══ PASSAGE

Given to solve,
lim_(x->oo) x^3/(e^(x/2))
as x->oo then the x^3/(e^(x/2))=oo/oo form
so upon applying the L 'Hopital rule we get the solution as follows,
as for the general equation it is as follows
lim_(x->a) f(x)/g(x) is = 0/0 or (+-oo)/(+-oo) then by using the L'Hopital Rule we get the solution with the below form.
lim_(x->a) (f'(x))/(g'(x))
so , now evaluating
lim_(x->oo) (x^3)/(e^(x/2))
=lim_(x->oo) ((x^3)')/((e^(x/2))')
= lim_(x->oo) (3x^2)/((e^(x/2))(1/2))

════
══ DATASET RECORDS

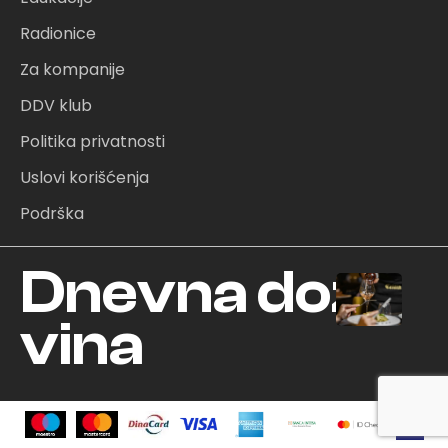
e
t
t
Radionice
b
a
u
o
g
b
Za kompanije
o
r
e
DDV klub
k
a
Politika privatnosti
m
Uslovi korišćenja
Podrška
Dnevna doza
vina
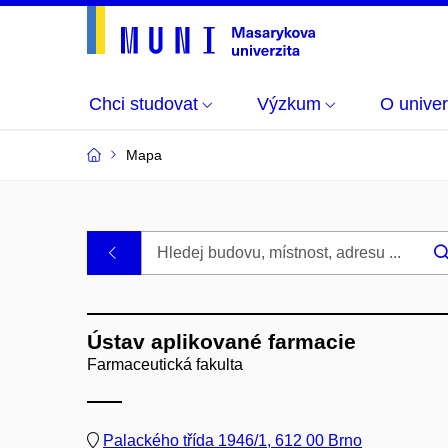
Chci studovat
Výzkum
O univer
Mapa
Budovy
.
a
Ústav aplikované farmacie
místnosti
Farmaceutická fakulta
MU
Palackého třída 1946/1, 612 00 Brno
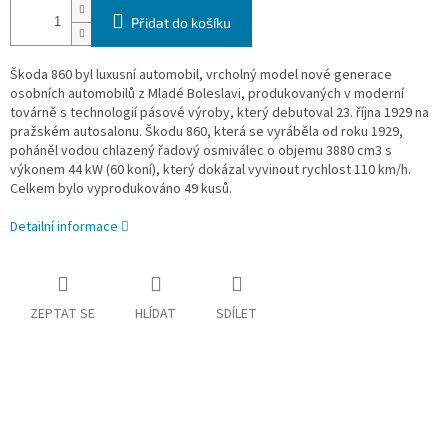
Přidat do košíku
Škoda 860 byl luxusní automobil, vrcholný model nové generace
osobních automobilů z Mladé Boleslavi, produkovaných v moderní
továrně s technologií pásové výroby, který debutoval 23. října 1929 na
pražském autosalonu. Škodu 860, která se vyráběla od roku 1929,
poháněl vodou chlazený řadový osmiválec o objemu 3880 cm3 s
výkonem 44 kW (60 koní), který dokázal vyvinout rychlost 110 km/h.
Celkem bylo vyprodukováno 49 kusů.
Detailní informace
ZEPTAT SE
HLÍDAT
SDÍLET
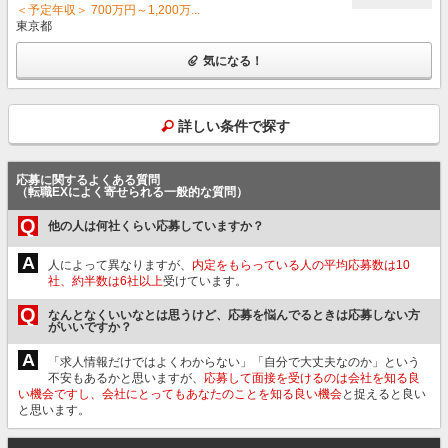
＜予定年収＞ 700万円～1,200万...
東京都
気になる！
詳しい条件で探す
応募に関するよくある質問
（転職EXによく寄せられる一般的な質問）
Q
他の人は何社くらい応募していますか？
A
人によって異なりますが、
内定をもらっている人の平均応募数は10
社、約半数は6社以上
受けています。
Q
なんとなくいいなとは思うけど、応募を悩んでるときは応募しない方
がいいですか？
A
「求人情報だけではよくわからない」「自分で大丈夫なのか」という
不安もあるかと思いますが、
応募して面接を受けるのは会社を知る良
い機会ですし、会社にとってもあなたのことを知る良い機会
と捉えると良い
と思います。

════

▸ **WHAT THIS EXERCISE ASKS**
1. In the limit solution, what form does x^3/(e^(x/2)) take as x->oo?
2. Write out everything in the limit solution from "as x->oo then" down to "the below form.", renaming "general equation" as "general formula".

▸ **ANSWERS TO THE EXERCISES**
1. It takes the oo/oo form.

2.
as x->oo then the x^3/(e^(x/2))=oo/oo form
so upon applying the L 'Hopital rule we get the solution as follows,
as for the general formula it is as follows
lim_(x->a) f(x)/g(x) is = 0/0 or (+-oo)/(+-oo) then by using the L'Hopital Rule we get the solution with the below form.